#### Exercise directions
Everything in the records below from the line containing "Ausstattung" through the line containing "Каллиграфия. Рукописные шрифты" is to be reproduced exactly, those two lines included; no picture is to be copied.

Segment Open

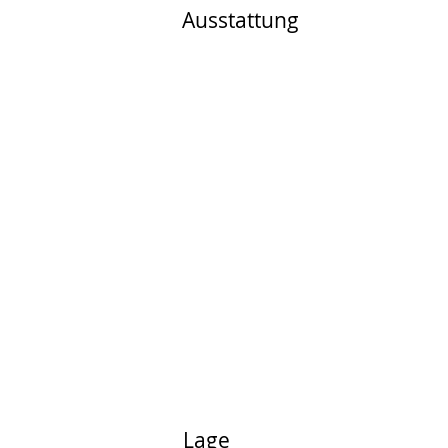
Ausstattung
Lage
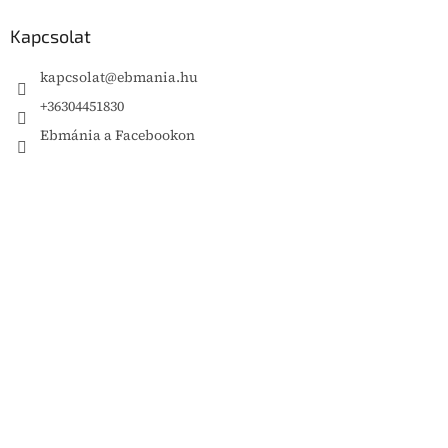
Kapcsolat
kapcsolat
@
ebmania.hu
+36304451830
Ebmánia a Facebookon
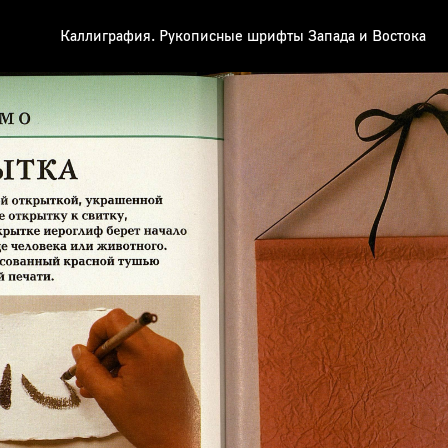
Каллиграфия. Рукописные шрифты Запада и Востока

Segment Closed
Segment Open

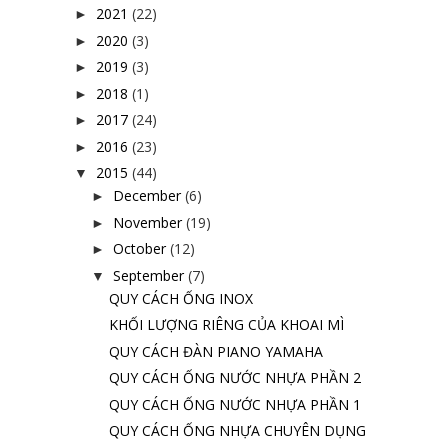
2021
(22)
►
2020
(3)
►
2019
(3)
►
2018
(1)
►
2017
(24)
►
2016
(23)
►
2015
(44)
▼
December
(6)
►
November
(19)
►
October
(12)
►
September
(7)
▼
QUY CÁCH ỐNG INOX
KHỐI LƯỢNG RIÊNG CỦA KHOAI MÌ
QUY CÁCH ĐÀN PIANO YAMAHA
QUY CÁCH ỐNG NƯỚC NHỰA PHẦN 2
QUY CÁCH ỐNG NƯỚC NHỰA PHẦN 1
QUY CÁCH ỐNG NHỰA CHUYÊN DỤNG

Segment Closed
Segment Open

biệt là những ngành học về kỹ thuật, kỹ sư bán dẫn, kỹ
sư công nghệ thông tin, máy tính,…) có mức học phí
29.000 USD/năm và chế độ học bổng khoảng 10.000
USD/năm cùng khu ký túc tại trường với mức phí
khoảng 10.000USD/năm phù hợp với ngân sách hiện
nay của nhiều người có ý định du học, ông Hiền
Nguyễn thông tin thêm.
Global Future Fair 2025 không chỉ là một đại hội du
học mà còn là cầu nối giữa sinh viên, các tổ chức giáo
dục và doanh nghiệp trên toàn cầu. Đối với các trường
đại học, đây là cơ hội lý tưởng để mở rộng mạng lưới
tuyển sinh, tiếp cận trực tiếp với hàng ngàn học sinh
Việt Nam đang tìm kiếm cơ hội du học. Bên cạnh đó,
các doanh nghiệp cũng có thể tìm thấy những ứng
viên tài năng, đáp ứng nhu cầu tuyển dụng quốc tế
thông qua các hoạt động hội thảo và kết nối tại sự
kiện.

Segment Closed

#### Exercise response
Ausstattung
Lage
Kapcsolat
kapcsolat
@
ebmania.hu
+36304451830
Ebmánia a Facebookon
Каллиграфия. Рукописные шрифты Запада и Востока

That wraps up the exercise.